If \(g\) is differentiable at \(x\) and \(f\) is differentiable at \(g(x)\), then \(f \circ g\) is differentiable at \(x\), and

\((f \circ g)'(x) = f'(g(x))g'(x)\)

In other words,

\(\dfrac{d}{dx} (f(g(x))) = f'(g(x))\dfrac{d}{dx}(g(x))\)

We can streamline our use of the chain rule by noticing the relationship between the following two equations:

\(\dfrac{d}{dx}(f(x)) = f'(x)\)

\(\dfrac{d}{dx} (f(g(x))) = f'(g(x))\dfrac{d}{dx}(g(x))\)

The first equations says that the derivation of \(f(x)\) is \(f'(x)\). Replacing \(x\) with the expression \(g(x)\) on both sides, you might expect that the derivative of \(f(g(x))\) would be \(f'(g(x))\). The chain rule says that this is part of the answer, but it's not the whole thing. To get the correct answer you need to multiply by the derivative of \(g(x)\)
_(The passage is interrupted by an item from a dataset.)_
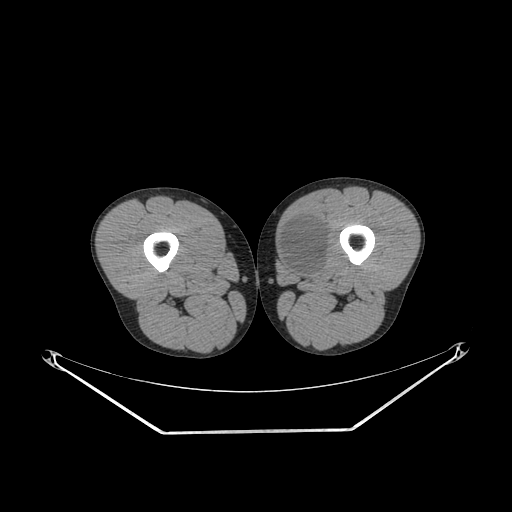
CT of an extremity soft-tissue mass (from a PET/CT study), one axial slice. Slice 243 of 311 in the series (ordered by position). Reconstruction kernel SOFT. 140 kVp. Soft-tissue window (W 400 / L 40 HU). 3.75 mm slice thickness. 512 × 512 image matrix, field of view 500 × 500 mm. Male patient. Case-level facts recorded for this patient, not image findings: histological type: mixoid liposarcoma; grade: low; site of the primary tumour: left thigh.
Outlined on this slice (expert contour drawn on MRI and transferred to this co-registered scan by the dataset authors):
- gross tumour volume (mass): bounding box <279,215,328,275> (left, top, right, bottom; pixels)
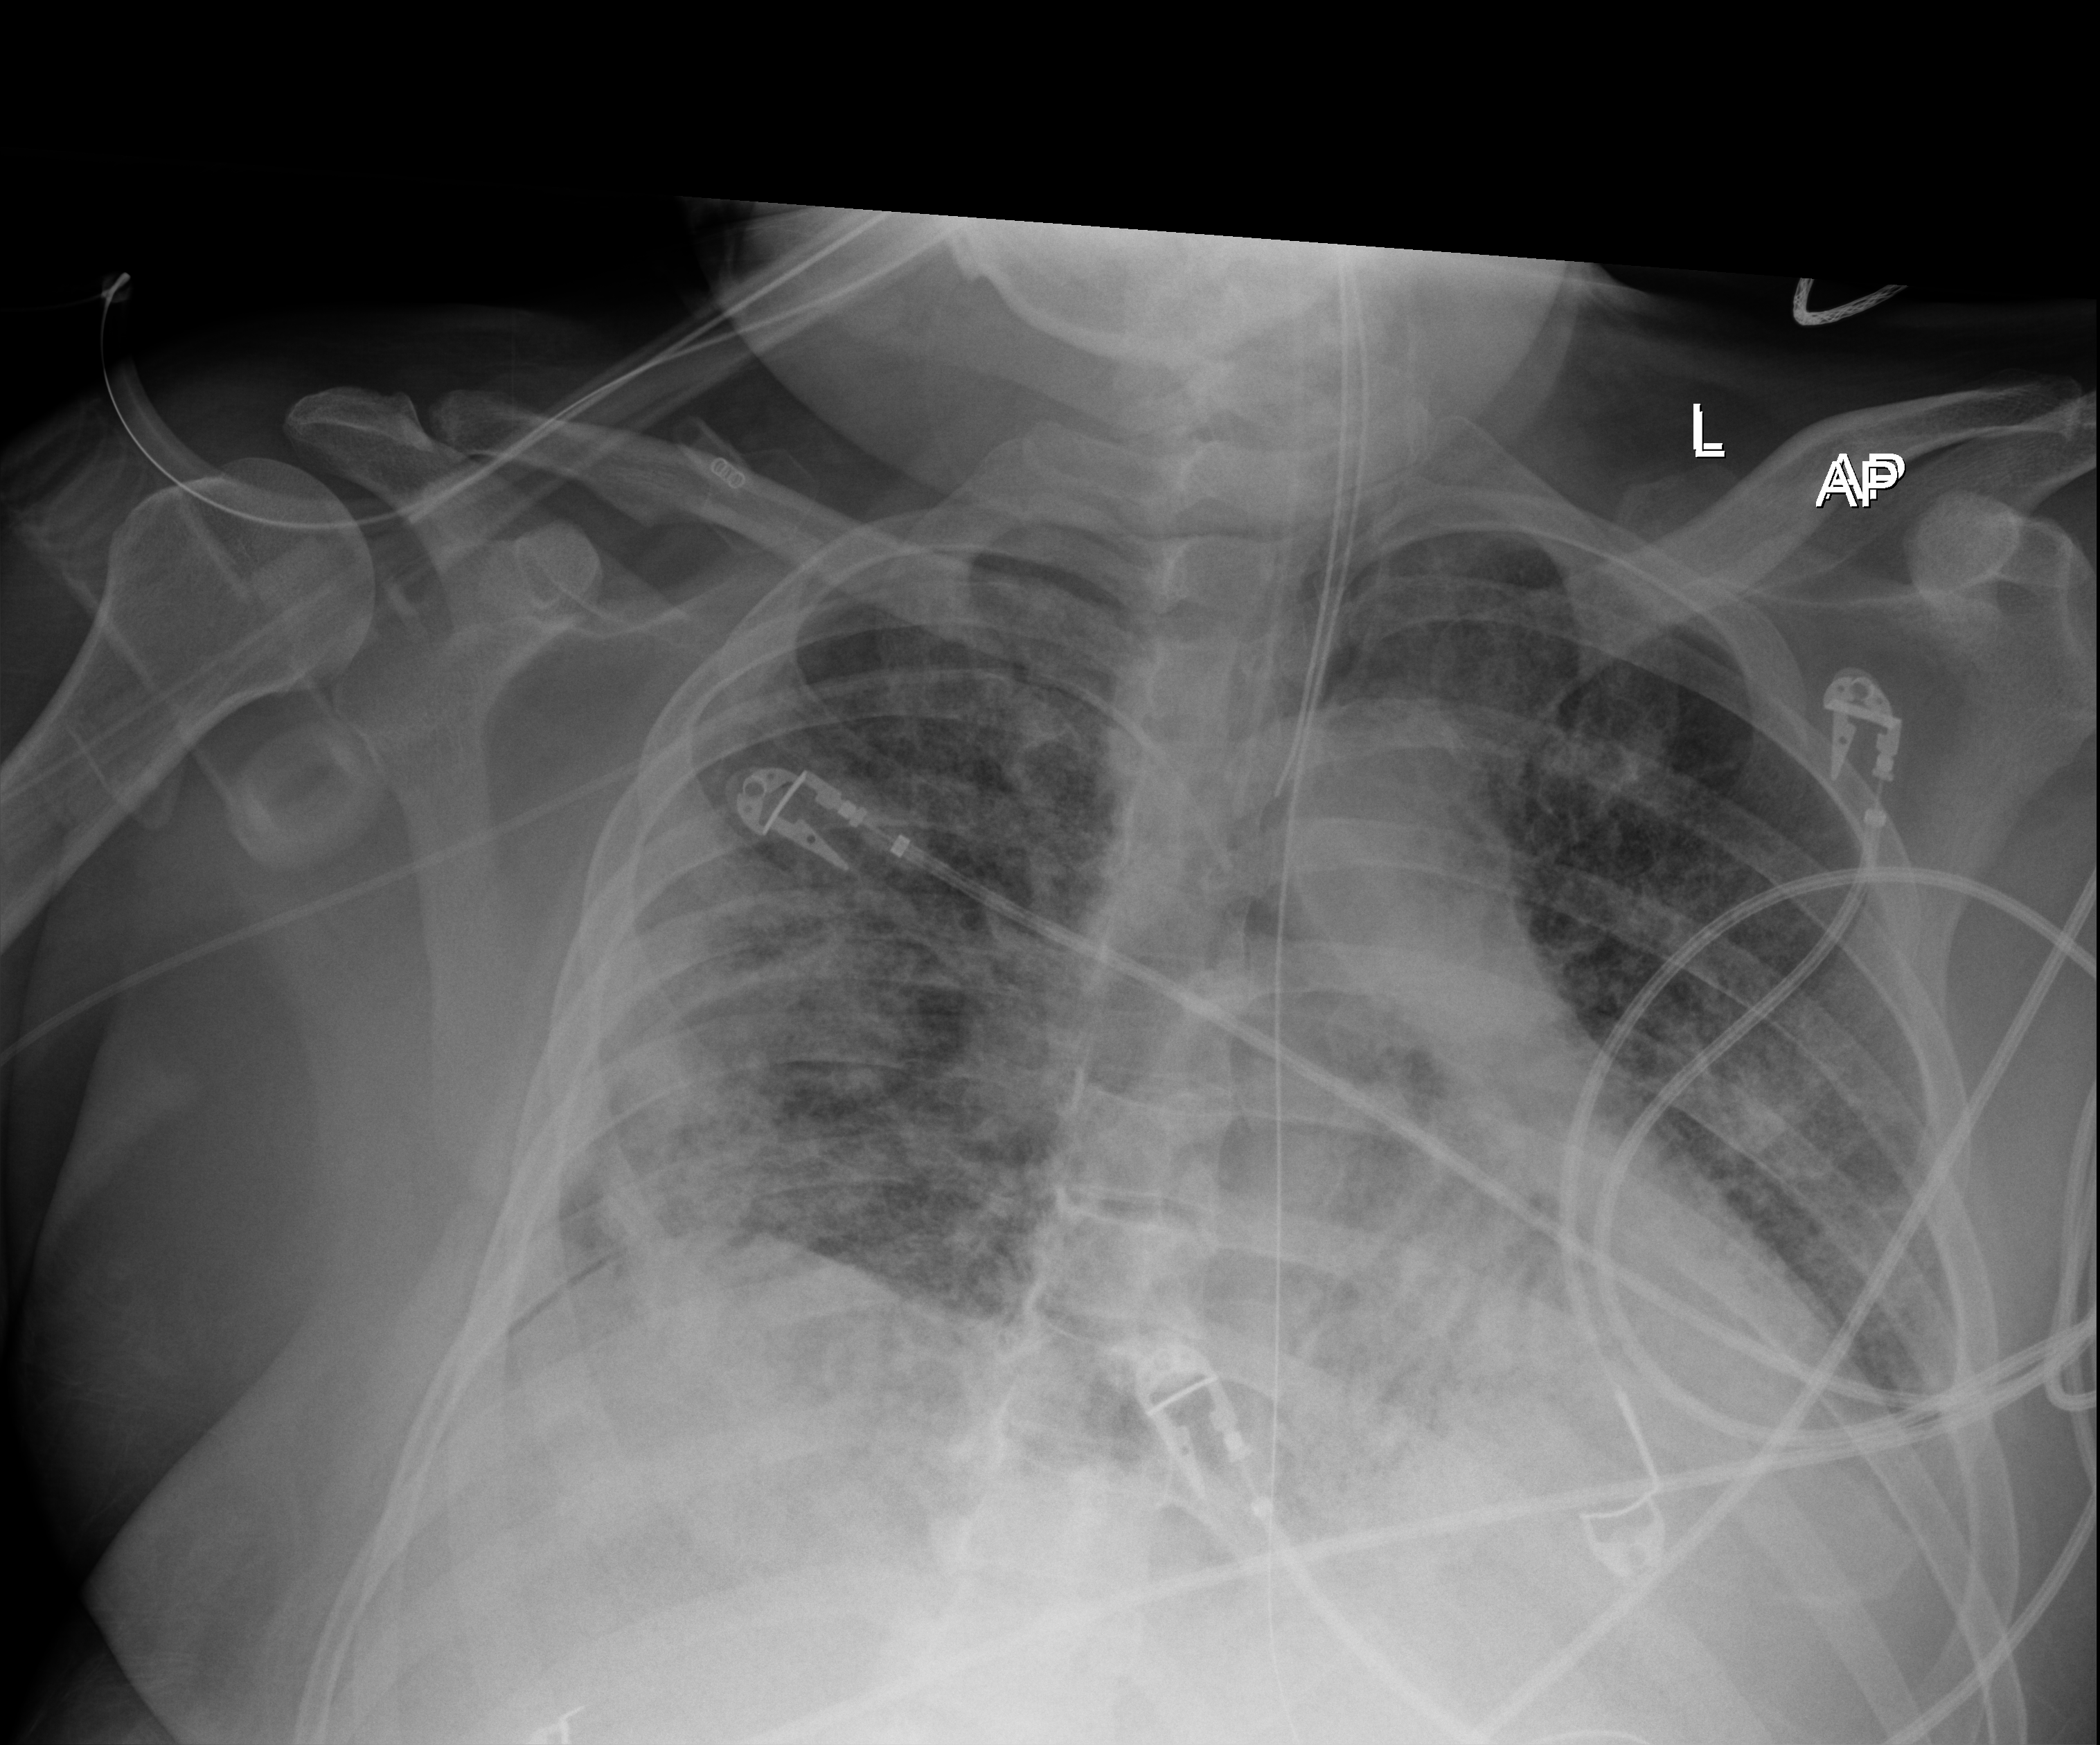
Chest X-ray (portable); anteroposterior (AP) projection. Patient hospitalised with COVID-19; male, aged 18–59 years.
From the hospital-stay record, not from the radiograph (when in the stay this image was taken is not recorded): other chronic lung disease (admission record): no; mechanically ventilated during this hospital stay: yes; length of hospital stay: 96 days.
Suppose \(f(x) = x^r\), where \(r\) is a nonzero rational number. Then \(f'(x) = rx^{r-1}\).

Since \(r\) is rational and \(r \neq 0\), we can write \(r=m/n\), where \(n\) is a positive integer, \(m\) is a nonzero integer, and the fraction \(m/n\) is reducted to lowest terms. If \(n\) is even, then the domain of \(f'\) is \((0,\infty)\). If \(n\) is odd and \(r<1\), then the domain of \(f'\) is \((-\infty,0) \cup (0,\infty)\). And if \(n\) is odd and \(r \geq 1\) then the domain of \(f'\) is \((-\infty,\infty)\)

If \(f\) is a function, then its derivative \(f'\) is also a function. The derivative of \(f'\) is written as \(f''\); it's called the second derivative of \(f\). If we differentiate \(f\) \(n\) times, then we get the \(n\) th derivative of \(f\), which is denoted \(f^{(n)}\). These are called *higher-order derivatives$ of \(f\).